» Exercise brief
Could you print each of the records below exactly?

Input data Block Start

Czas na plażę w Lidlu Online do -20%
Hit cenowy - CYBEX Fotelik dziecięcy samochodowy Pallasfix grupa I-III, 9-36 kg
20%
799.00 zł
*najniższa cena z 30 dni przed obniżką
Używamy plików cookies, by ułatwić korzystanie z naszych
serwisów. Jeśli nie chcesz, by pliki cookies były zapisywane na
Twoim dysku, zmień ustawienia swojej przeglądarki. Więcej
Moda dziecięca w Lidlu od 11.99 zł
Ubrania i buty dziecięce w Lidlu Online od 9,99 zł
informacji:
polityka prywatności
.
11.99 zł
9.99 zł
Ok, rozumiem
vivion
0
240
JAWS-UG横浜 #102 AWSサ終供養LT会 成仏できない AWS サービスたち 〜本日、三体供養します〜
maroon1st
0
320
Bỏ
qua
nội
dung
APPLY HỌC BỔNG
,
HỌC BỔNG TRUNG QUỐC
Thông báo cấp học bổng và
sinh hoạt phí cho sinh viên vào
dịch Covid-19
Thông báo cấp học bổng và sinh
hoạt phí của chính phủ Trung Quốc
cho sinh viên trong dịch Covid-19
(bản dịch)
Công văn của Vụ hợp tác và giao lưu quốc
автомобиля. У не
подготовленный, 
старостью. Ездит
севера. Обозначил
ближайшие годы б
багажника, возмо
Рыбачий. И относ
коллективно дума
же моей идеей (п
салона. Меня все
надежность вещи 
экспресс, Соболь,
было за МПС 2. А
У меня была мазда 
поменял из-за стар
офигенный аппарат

Input data Block End

» Response below
Czas na plażę w Lidlu Online do -20%
Hit cenowy - CYBEX Fotelik dziecięcy samochodowy Pallasfix grupa I-III, 9-36 kg
20%
799.00 zł
*najniższa cena z 30 dni przed obniżką
Używamy plików cookies, by ułatwić korzystanie z naszych
serwisów. Jeśli nie chcesz, by pliki cookies były zapisywane na
Twoim dysku, zmień ustawienia swojej przeglądarki. Więcej
Moda dziecięca w Lidlu od 11.99 zł
Ubrania i buty dziecięce w Lidlu Online od 9,99 zł
informacji:
polityka prywatności
.
11.99 zł
9.99 zł
Ok, rozumiem
vivion
0
240
JAWS-UG横浜 #102 AWSサ終供養LT会 成仏できない AWS サービスたち 〜本日、三体供養します〜
maroon1st
0
320
Bỏ
qua
nội
dung
APPLY HỌC BỔNG
,
HỌC BỔNG TRUNG QUỐC
Thông báo cấp học bổng và
sinh hoạt phí cho sinh viên vào
dịch Covid-19
Thông báo cấp học bổng và sinh
hoạt phí của chính phủ Trung Quốc
cho sinh viên trong dịch Covid-19
(bản dịch)
Công văn của Vụ hợp tác và giao lưu quốc
автомобиля. У не
подготовленный, 
старостью. Ездит
севера. Обозначил
ближайшие годы б
багажника, возмо
Рыбачий. И относ
коллективно дума
же моей идеей (п
салона. Меня все
надежность вещи 
экспресс, Соболь,
было за МПС 2. А
У меня была мазда 
поменял из-за стар
офигенный аппарат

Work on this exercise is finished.